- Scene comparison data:
—————

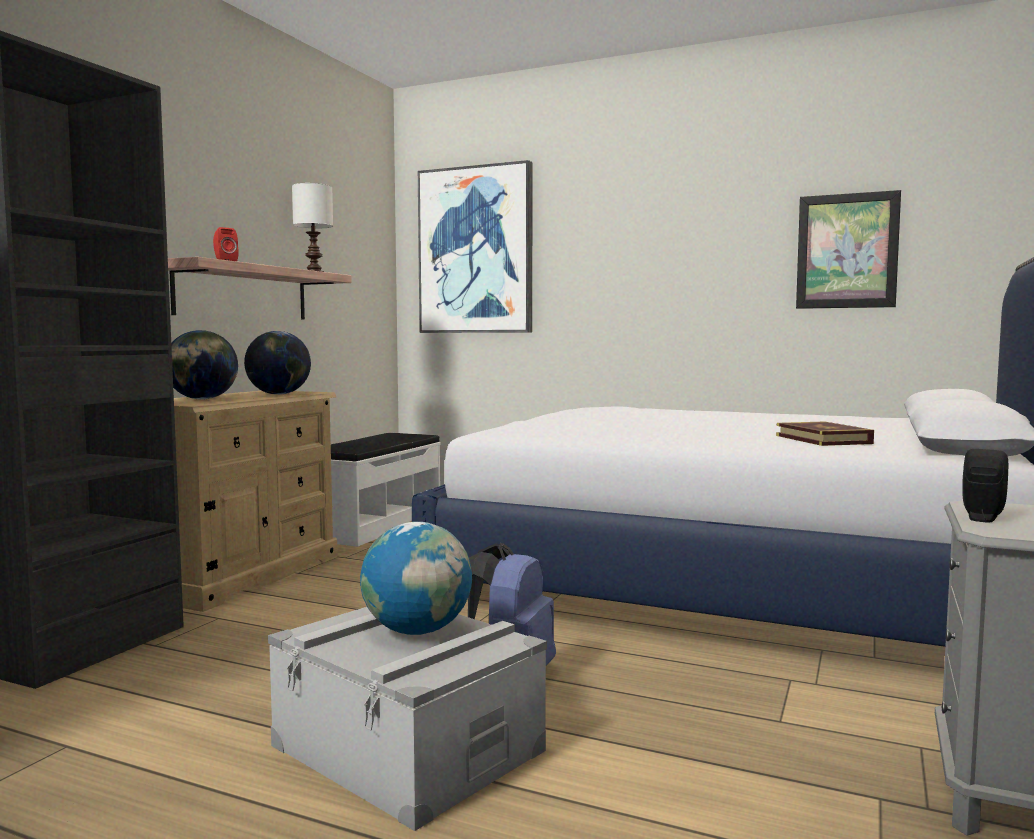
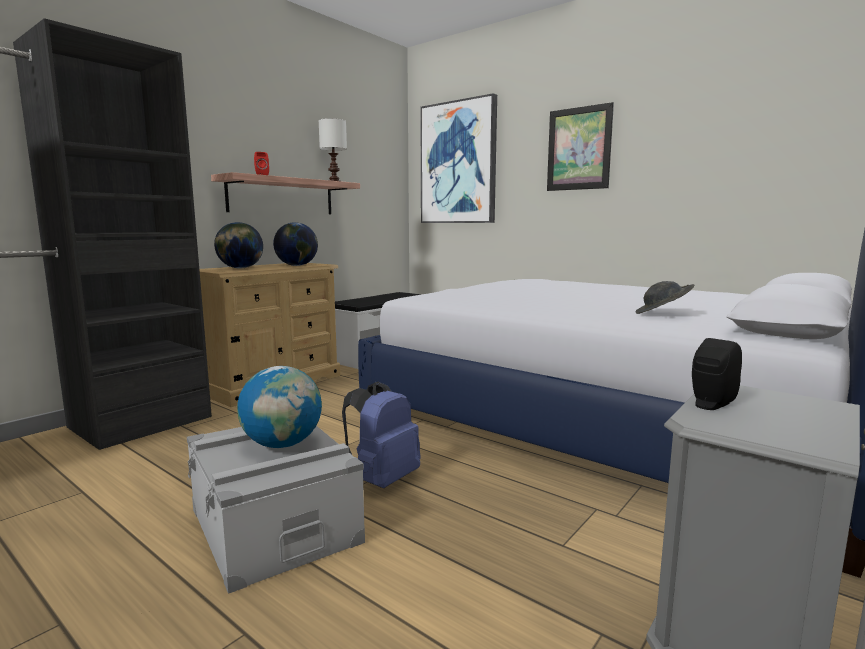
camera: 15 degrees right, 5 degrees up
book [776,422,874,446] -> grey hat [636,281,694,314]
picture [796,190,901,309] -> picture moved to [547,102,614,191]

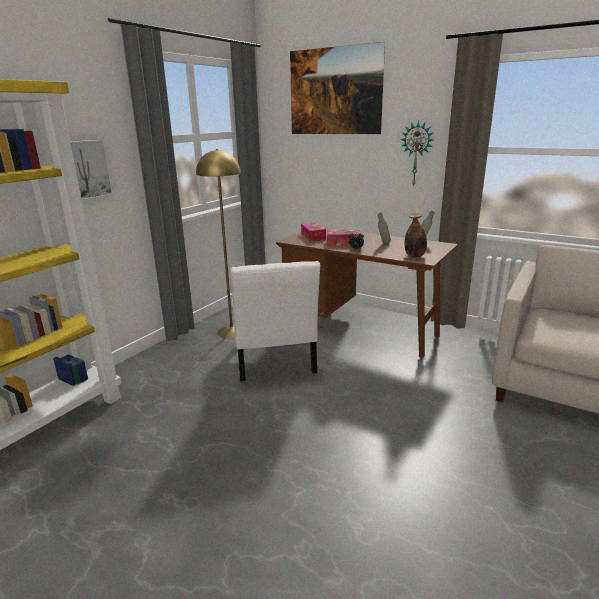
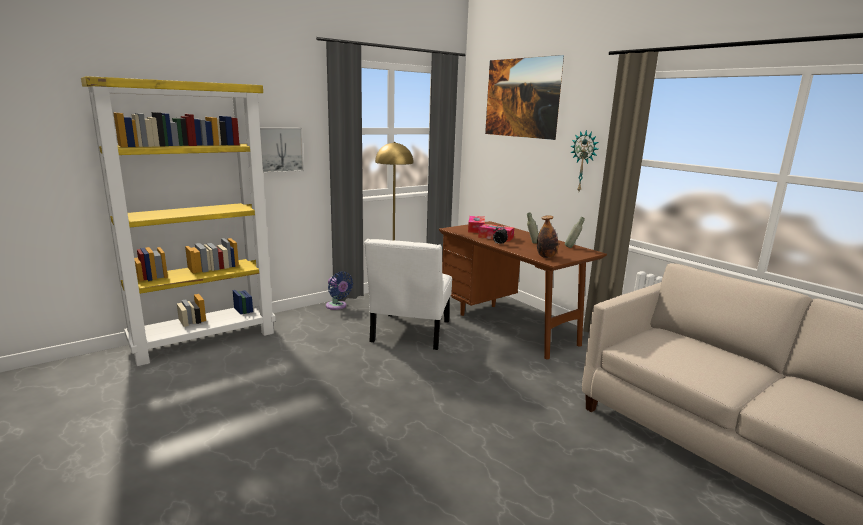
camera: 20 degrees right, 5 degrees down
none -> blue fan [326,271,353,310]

—————

- Directions for this task: Apart from the pictures, every line above must be printed exactly.

- Exercise output:
camera: 15 degrees right, 5 degrees up
book [776,422,874,446] -> grey hat [636,281,694,314]
picture [796,190,901,309] -> picture moved to [547,102,614,191]

camera: 20 degrees right, 5 degrees down
none -> blue fan [326,271,353,310]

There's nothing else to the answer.